My friend knows a helluva lot about HIV/AIDS. She’s staunchly supported me and the work POZ does to help people with HIV for years. And yet...there it was, buried deep in the subconscious mind of someone smart about HIV and not bigoted against those of us with the virus: the thought that only promiscuous people contract the virus.
I understand the instinct to connect HIV and promiscuity. It’s rooted in our desire to distance ourselves from things that make us uncomfortable. The more we make that which we don’t like “other” the less we have to associate that thing with ourselves. By rendering HIV a disease that only “other” kinds of people get (in this case, promiscuous), people can tell themselves that they don’t have to worry about it. That it can’t and therefore won’t happen to them. Lots of straight people allow themselves to think HIV is a gay disease. Many white people say it’s mostly a black disease. Some African Americans say it’s an African disease. Older people say young people get it. Young people say it’s a disease of other generations. Women say it’s a man’s disease. Married people say single people are at risk. And many people tell themselves that no matter what gender, sexual orientation, age or skin color makes someone more likely to contract HIV, it’s ultimately the promiscuous, deviant, derelict people who get it.
Of course, none of that is true. Married, single, divorced, widowed, straight, gay, bisexual and transgender, old, young, frisky and frigid men and women of all races and ethnicity get HIV. Children and babies get HIV. I know evangelical Christians with HIV, a Texas Ranger, several Catholic priests, heroin addicts, the president of a sorority, socialites and sex workers with HIV. You get the point. Every kind of person can contract HIV.
Associating HIV only with high risk behavior gives people the excuse to say, "Well, since I don’t do that I can’t have HIV." Hence why people still contract HIV and partly why 1 in 5 Americans living with the virus doesn’t know it.

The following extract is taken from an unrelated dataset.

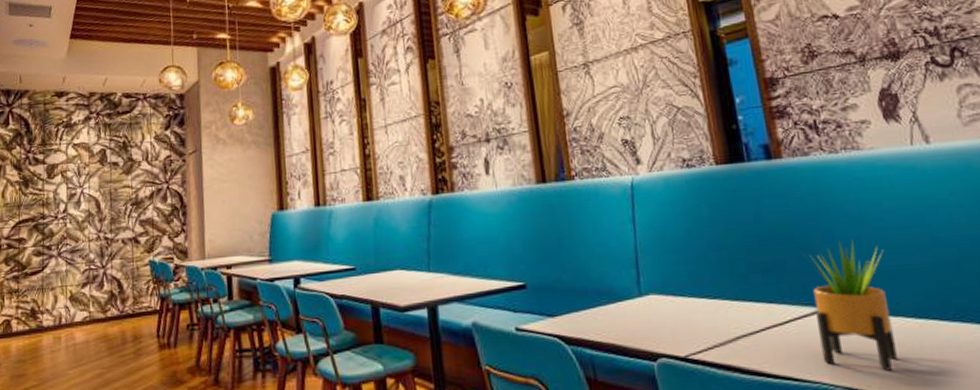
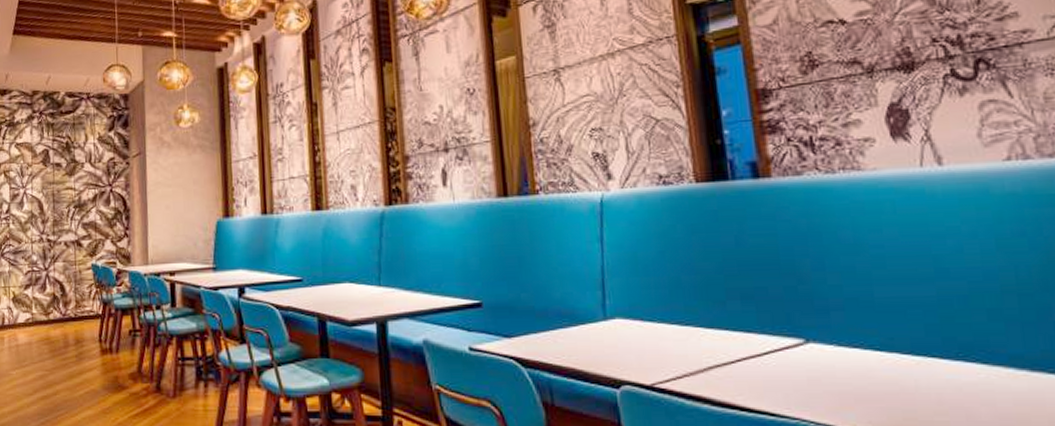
potted plant: present [809,239,898,371] -> none [795,267,888,410]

It’s true that certain acts are more risky than others when it comes to HIV transmission. And the more risks you take and the more often you take them the higher your overall risk. But even doing certain things once (a situation that would lead very few people to label such behavior as “risky” or to consider the person doing it “promiscuous”) can put you at risk for HIV. Most people understand that a woman can get pregnant from one act of unprotected sex. But too few people understand that HIV can spread in a single sexual encounter.

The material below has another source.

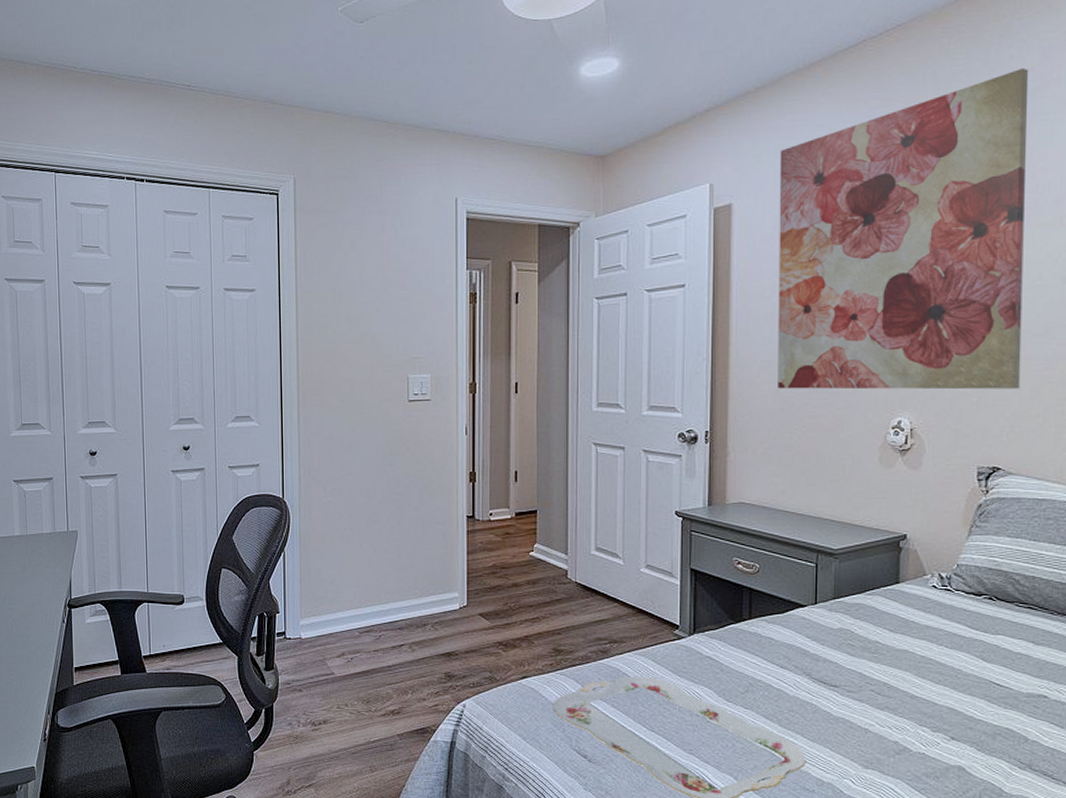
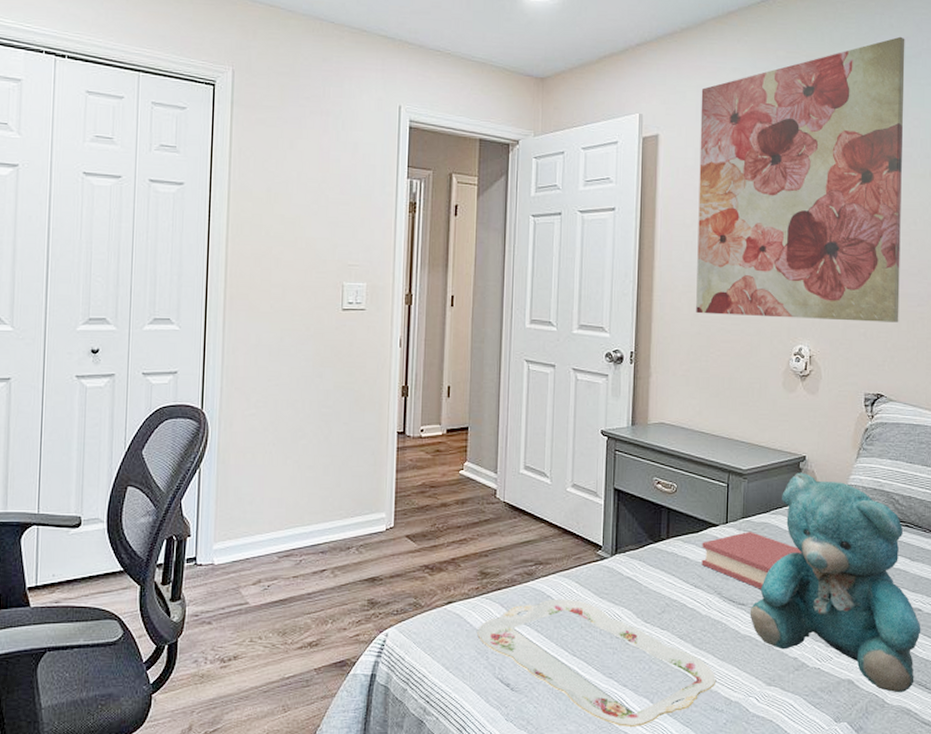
hardback book: none [788,613,903,671] -> present [701,532,802,589]
teddy bear: none [843,551,1047,783] -> present [749,472,921,693]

Of the many dangerous myths surrounding HIV, the misperception that you have to be promiscuous to get it is among the worst. Not only because it’s not true but because one person’s “promiscuous” is someone else’s “prudish” and therefore the label is misleading when trying to serve as an absolute predictor of HIV risk.
It is myths, misperceptions and misinformation like the association people wrongly make between HIV and promiscuity that inspired POZ to create our “Shit People Say About AIDS” video.
We offer it up as license to laugh at the disease in the hopes of normalizing it. We hope it serves as a conduit to the life-saving truths on poz.com and hope it will lead to many a fact-filled conversation about the virus. Most of all, we hope it helps HIV/AIDS bust out of its silo of silence. Because too much death and suffering have resulted from too much silence for too long around HIV/AIDS.